### [ACTIVITY]
Convert the lines below into a JSON list of strings, one string per line, and omit any blank lines.

(Dataset entries)
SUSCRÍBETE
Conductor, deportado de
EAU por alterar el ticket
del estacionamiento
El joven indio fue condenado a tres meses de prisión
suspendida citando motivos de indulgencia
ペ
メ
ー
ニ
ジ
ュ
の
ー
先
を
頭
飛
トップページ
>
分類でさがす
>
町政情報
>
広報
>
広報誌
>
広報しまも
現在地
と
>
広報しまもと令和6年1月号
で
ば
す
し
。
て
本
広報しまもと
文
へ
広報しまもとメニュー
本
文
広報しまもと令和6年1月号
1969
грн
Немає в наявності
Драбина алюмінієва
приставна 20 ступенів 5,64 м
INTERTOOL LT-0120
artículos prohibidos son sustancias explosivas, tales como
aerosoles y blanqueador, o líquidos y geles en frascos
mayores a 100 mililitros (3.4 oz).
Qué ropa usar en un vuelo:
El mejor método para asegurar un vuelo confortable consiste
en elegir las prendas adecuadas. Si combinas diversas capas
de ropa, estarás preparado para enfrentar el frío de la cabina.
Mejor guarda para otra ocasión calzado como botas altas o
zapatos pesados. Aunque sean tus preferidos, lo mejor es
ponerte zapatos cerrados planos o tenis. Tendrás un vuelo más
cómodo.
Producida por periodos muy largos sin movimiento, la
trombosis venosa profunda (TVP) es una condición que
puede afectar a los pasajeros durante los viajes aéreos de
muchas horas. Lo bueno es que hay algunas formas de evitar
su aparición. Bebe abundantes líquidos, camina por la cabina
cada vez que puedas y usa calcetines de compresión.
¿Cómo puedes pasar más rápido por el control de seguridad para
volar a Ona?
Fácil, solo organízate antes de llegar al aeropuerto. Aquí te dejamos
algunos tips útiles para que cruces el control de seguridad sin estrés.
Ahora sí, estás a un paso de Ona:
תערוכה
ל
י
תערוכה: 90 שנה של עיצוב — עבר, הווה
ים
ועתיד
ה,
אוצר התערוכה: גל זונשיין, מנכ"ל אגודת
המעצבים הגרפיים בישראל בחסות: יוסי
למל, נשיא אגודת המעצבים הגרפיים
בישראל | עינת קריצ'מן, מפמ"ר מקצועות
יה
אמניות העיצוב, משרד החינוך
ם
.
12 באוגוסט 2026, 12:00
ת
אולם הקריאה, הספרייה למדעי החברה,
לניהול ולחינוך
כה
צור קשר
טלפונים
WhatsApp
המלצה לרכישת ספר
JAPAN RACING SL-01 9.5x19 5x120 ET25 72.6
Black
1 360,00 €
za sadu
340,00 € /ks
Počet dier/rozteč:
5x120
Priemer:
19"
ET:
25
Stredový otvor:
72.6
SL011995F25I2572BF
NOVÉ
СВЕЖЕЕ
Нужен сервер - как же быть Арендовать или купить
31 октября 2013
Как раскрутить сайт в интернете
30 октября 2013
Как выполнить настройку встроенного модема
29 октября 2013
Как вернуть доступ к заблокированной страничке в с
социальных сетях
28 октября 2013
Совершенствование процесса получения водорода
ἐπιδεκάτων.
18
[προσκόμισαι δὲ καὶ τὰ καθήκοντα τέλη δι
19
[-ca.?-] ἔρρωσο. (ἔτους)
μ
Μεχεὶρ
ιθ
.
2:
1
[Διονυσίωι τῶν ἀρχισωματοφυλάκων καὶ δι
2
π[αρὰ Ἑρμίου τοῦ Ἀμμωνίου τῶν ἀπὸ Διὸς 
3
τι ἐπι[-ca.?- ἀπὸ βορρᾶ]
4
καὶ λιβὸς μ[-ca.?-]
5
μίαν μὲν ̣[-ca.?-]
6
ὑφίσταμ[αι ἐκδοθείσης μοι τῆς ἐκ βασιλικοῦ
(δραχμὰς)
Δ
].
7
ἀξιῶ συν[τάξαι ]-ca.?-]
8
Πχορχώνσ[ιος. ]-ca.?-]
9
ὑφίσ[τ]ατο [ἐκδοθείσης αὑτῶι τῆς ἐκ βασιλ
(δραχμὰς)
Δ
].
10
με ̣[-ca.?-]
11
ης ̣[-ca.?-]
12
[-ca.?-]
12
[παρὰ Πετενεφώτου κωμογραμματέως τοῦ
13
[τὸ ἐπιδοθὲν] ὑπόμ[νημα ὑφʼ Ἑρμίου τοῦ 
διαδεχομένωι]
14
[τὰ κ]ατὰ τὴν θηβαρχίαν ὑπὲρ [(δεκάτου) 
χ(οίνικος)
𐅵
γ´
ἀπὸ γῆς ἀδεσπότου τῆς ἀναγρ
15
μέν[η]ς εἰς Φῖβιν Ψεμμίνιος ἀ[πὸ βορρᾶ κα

### [ANSWER BOX]
[
  "SUSCRÍBETE",
  "Conductor, deportado de",
  "EAU por alterar el ticket",
  "del estacionamiento",
  "El joven indio fue condenado a tres meses de prisión",
  "suspendida citando motivos de indulgencia",
  "ペ",
  "メ",
  "ー",
  "ニ",
  "ジ",
  "ュ",
  "の",
  "ー",
  "先",
  "を",
  "頭",
  "飛",
  "トップページ",
  ">",
  "分類でさがす",
  ">",
  "町政情報",
  ">",
  "広報",
  ">",
  "広報誌",
  ">",
  "広報しまも",
  "現在地",
  "と",
  ">",
  "広報しまもと令和6年1月号",
  "で",
  "ば",
  "す",
  "し",
  "。",
  "て",
  "本",
  "広報しまもと",
  "文",
  "へ",
  "広報しまもとメニュー",
  "本",
  "文",
  "広報しまもと令和6年1月号",
  "1969",
  "грн",
  "Немає в наявності",
  "Драбина алюмінієва",
  "приставна 20 ступенів 5,64 м",
  "INTERTOOL LT-0120",
  "artículos prohibidos son sustancias explosivas, tales como",
  "aerosoles y blanqueador, o líquidos y geles en frascos",
  "mayores a 100 mililitros (3.4 oz).",
  "Qué ropa usar en un vuelo:",
  "El mejor método para asegurar un vuelo confortable consiste",
  "en elegir las prendas adecuadas. Si combinas diversas capas",
  "de ropa, estarás preparado para enfrentar el frío de la cabina.",
  "Mejor guarda para otra ocasión calzado como botas altas o",
  "zapatos pesados. Aunque sean tus preferidos, lo mejor es",
  "ponerte zapatos cerrados planos o tenis. Tendrás un vuelo más",
  "cómodo.",
  "Producida por periodos muy largos sin movimiento, la",
  "trombosis venosa profunda (TVP) es una condición que",
  "puede afectar a los pasajeros durante los viajes aéreos de",
  "muchas horas. Lo bueno es que hay algunas formas de evitar",
  "su aparición. Bebe abundantes líquidos, camina por la cabina",
  "cada vez que puedas y usa calcetines de compresión.",
  "¿Cómo puedes pasar más rápido por el control de seguridad para",
  "volar a Ona?",
  "Fácil, solo organízate antes de llegar al aeropuerto. Aquí te dejamos",
  "algunos tips útiles para que cruces el control de seguridad sin estrés.",
  "Ahora sí, estás a un paso de Ona:",
  "תערוכה",
  "ל",
  "י",
  "תערוכה: 90 שנה של עיצוב — עבר, הווה",
  "ים",
  "ועתיד",
  "ה,",
  "אוצר התערוכה: גל זונשיין, מנכ\"ל אגודת",
  "המעצבים הגרפיים בישראל בחסות: יוסי",
  "למל, נשיא אגודת המעצבים הגרפיים",
  "בישראל | עינת קריצ'מן, מפמ\"ר מקצועות",
  "יה",
  "אמניות העיצוב, משרד החינוך",
  "ם",
  ".",
  "12 באוגוסט 2026, 12:00",
  "ת",
  "אולם הקריאה, הספרייה למדעי החברה,",
  "לניהול ולחינוך",
  "כה",
  "צור קשר",
  "טלפונים",
  "WhatsApp",
  "המלצה לרכישת ספר",
  "JAPAN RACING SL-01 9.5x19 5x120 ET25 72.6",
  "Black",
  "1 360,00 €",
  "za sadu",
  "340,00 € /ks",
  "Počet dier/rozteč:",
  "5x120",
  "Priemer:",
  "19\"",
  "ET:",
  "25",
  "Stredový otvor:",
  "72.6",
  "SL011995F25I2572BF",
  "NOVÉ",
  "СВЕЖЕЕ",
  "Нужен сервер - как же быть Арендовать или купить",
  "31 октября 2013",
  "Как раскрутить сайт в интернете",
  "30 октября 2013",
  "Как выполнить настройку встроенного модема",
  "29 октября 2013",
  "Как вернуть доступ к заблокированной страничке в с",
  "социальных сетях",
  "28 октября 2013",
  "Совершенствование процесса получения водорода",
  "ἐπιδεκάτων.",
  "18",
  "[προσκόμισαι δὲ καὶ τὰ καθήκοντα τέλη δι",
  "19",
  "[-ca.?-] ἔρρωσο. (ἔτους)",
  "μ",
  "Μεχεὶρ",
  "ιθ",
  ".",
  "2:",
  "1",
  "[Διονυσίωι τῶν ἀρχισωματοφυλάκων καὶ δι",
  "2",
  "π[αρὰ Ἑρμίου τοῦ Ἀμμωνίου τῶν ἀπὸ Διὸς ",
  "3",
  "τι ἐπι[-ca.?- ἀπὸ βορρᾶ]",
  "4",
  "καὶ λιβὸς μ[-ca.?-]",
  "5",
  "μίαν μὲν ̣[-ca.?-]",
  "6",
  "ὑφίσταμ[αι ἐκδοθείσης μοι τῆς ἐκ βασιλικοῦ",
  "(δραχμὰς)",
  "Δ",
  "].",
  "7",
  "ἀξιῶ συν[τάξαι ]-ca.?-]",
  "8",
  "Πχορχώνσ[ιος. ]-ca.?-]",
  "9",
  "ὑφίσ[τ]ατο [ἐκδοθείσης αὑτῶι τῆς ἐκ βασιλ",
  "(δραχμὰς)",
  "Δ",
  "].",
  "10",
  "με ̣[-ca.?-]",
  "11",
  "ης ̣[-ca.?-]",
  "12",
  "[-ca.?-]",
  "12",
  "[παρὰ Πετενεφώτου κωμογραμματέως τοῦ",
  "13",
  "[τὸ ἐπιδοθὲν] ὑπόμ[νημα ὑφʼ Ἑρμίου τοῦ ",
  "διαδεχομένωι]",
  "14",
  "[τὰ κ]ατὰ τὴν θηβαρχίαν ὑπὲρ [(δεκάτου) ",
  "χ(οίνικος)",
  "𐅵",
  "γ´",
  "ἀπὸ γῆς ἀδεσπότου τῆς ἀναγρ",
  "15",
  "μέν[η]ς εἰς Φῖβιν Ψεμμίνιος ἀ[πὸ βορρᾶ κα"
]